Während sich in Westeuropa ab den 1880er Jahren eine antisemitische Geisteshaltung entwickelte, wurde Osteuropa zu einem antisemitischen Schlachtfeld. Allein die Judenpogrome zwischen 1881 und 1908 trieben über 1,5 Millionen Jüdinnen und Juden aus Russland in die Migration, über 300.000 aus Österreich-Ungarn und 100.000 aus Rumänien. Hunderttausende von jüdischen Menschen wurden geschändet und ermordet, teilweise lebend verbrannt. Fast 2 Millionen von ihnen flohen in die USA, andere vor allem nach Frankreich und mit Abstand auch nach Deutschland. Nach dem Ersten Weltkrieg brach der Flüchtlingsstrom keineswegs ab, da Tschechen, Polen, Rumänen, Ukrainer und andere Völker sich als Nation selbstbestimmen wollten und jüdische Menschen  ausgrenzten. Allein in der Ukraine ereigneten sich zwischen November 1918 und 1920  mehr als 1.500 Pogrome.  Die USA ließen nun einen weiteren Zustrom von Flüchtlingen nicht mehr zu, Frankreich rettete sie, vor allem Paris wurde für viele osteuropäische Jüdinnen und Juden zur neuen Heimat, mit Abstand auch Deutschland und hier die Metropole Berlin.       

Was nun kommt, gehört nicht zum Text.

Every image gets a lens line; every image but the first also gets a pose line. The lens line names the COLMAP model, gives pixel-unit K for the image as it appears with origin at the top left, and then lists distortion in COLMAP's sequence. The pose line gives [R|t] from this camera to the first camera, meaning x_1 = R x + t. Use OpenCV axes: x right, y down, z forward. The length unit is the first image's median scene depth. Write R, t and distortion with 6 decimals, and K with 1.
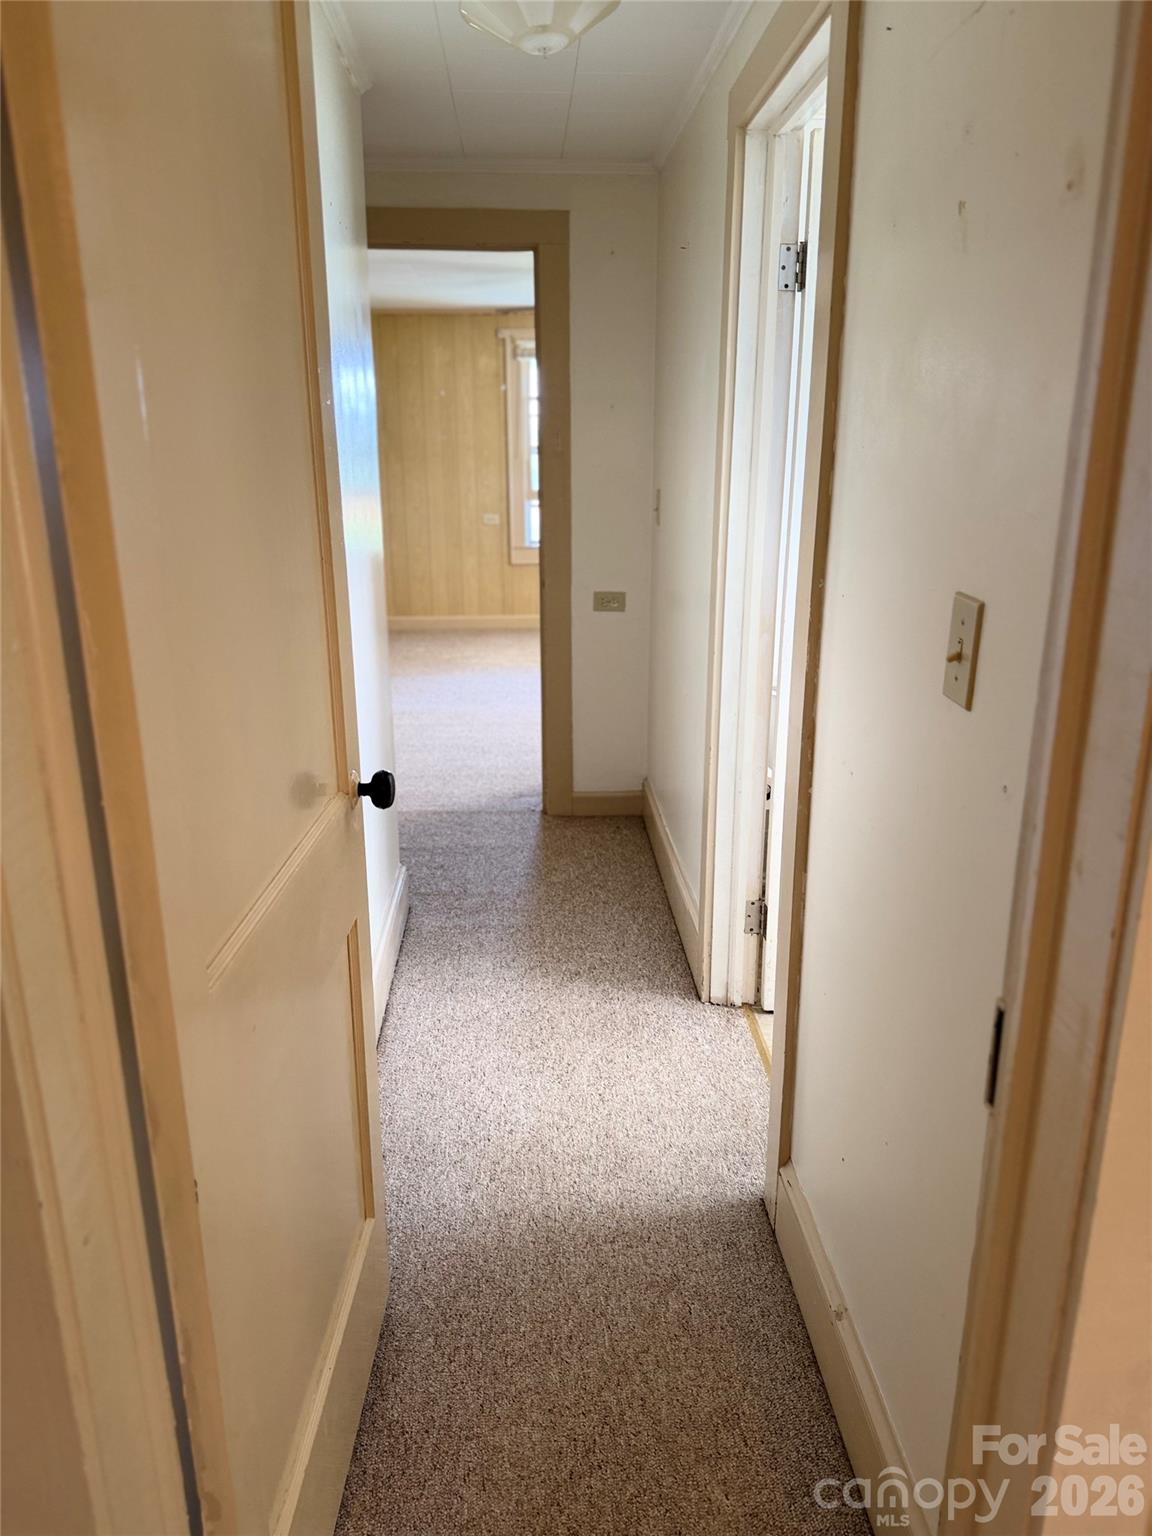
lens RADIAL K [[1071.5, 0, 576.0], [0, 1071.5, 768.0], [0, 0, 1]] dist [0.091302, -0.097818]
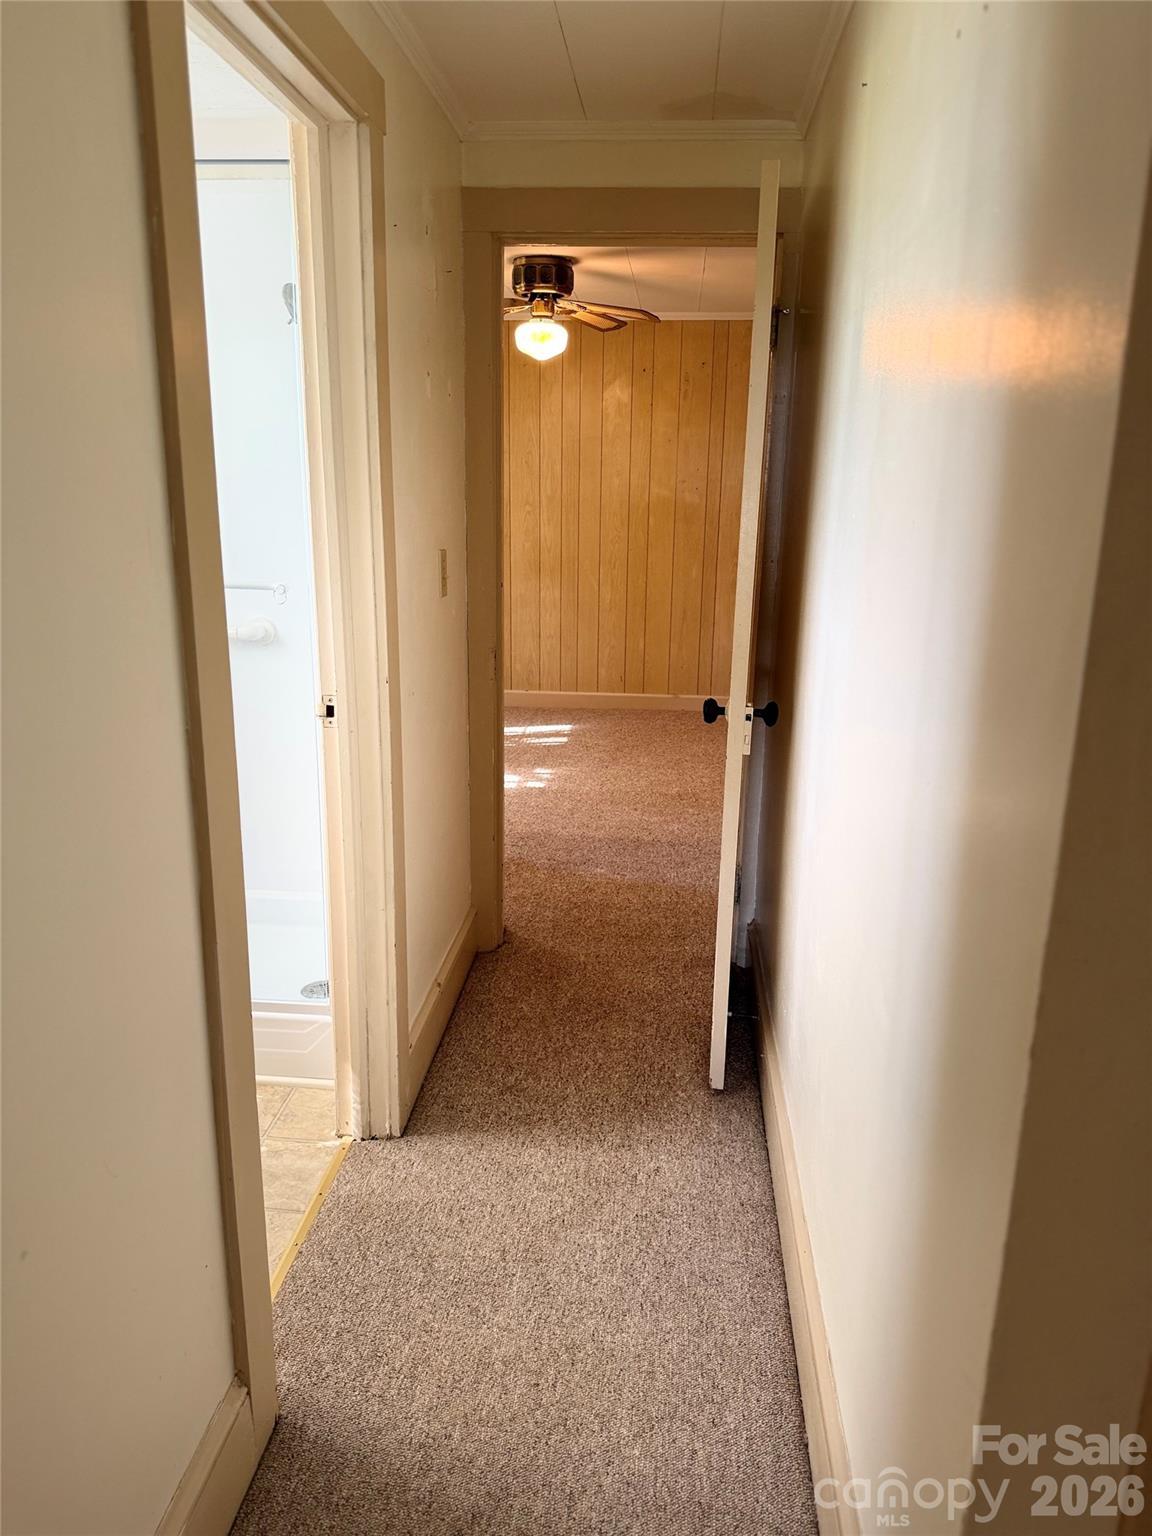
lens RADIAL K [[1071.5, 0, 576.0], [0, 1071.5, 768.0], [0, 0, 1]] dist [0.091302, -0.097818]
pose [[-0.989487, -0.047943, 0.136446, -0.148521], [0.031618, 0.848920, 0.527574, -0.532277], [-0.141125, 0.526342, -0.838479, 1.716392]]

Ostjüdische Menschen lebten im Unterschied zu den deutschen Jüdinnen und Juden ihre religiöse und kulturelle Verbindung zum Judentum im Alltag und waren meistens nicht assimiliert. Sie waren vielfach arm und weniger gebildet. Dies führte auch zu Spannungen innerhalb der jüdischen Gemeinden. Schon in der Vorkriegszeit war ihre Zahl in Deutschland von ca. 12.000 im Jahr 1890 auf ca. 78.000 im Jahr 1910 gewachsen. Infolge des Arbeitskräftemangels während des Ersten Weltkrieges setzte Deutschland 35.000 ostjüdische Menschen als Zwangsarbeiter ein. Zugleich wurden in der Stunde der Niederlage und des Zusammenbruchs gerade diese ostjüdischen Menschen zu unerwünschten Personen erklärt und 1920 begann auch die preußische Regierung sie auszuweisen. 1921 wurden unerwünschte Ausländer interniert. Die von der Reichswehr bewachten Lager wurden als „Konzentrationslager“ bezeichnet, sind aber mit den KZ’s der NS-Zeit nicht zu vergleichen, im Dezember 1923 wurden sie aufgelöst. Auch in Frankreich, das zu dieser Zeit großzügig wie kein anderes Land in Europa Flüchtlingen Asyl gewährte, mehrten sich im Kontext der wirtschaftlichen Krisen der 1920er Jahre Vorbehalte insbesondere gegenüber der ostjüdischen Bevölkerung.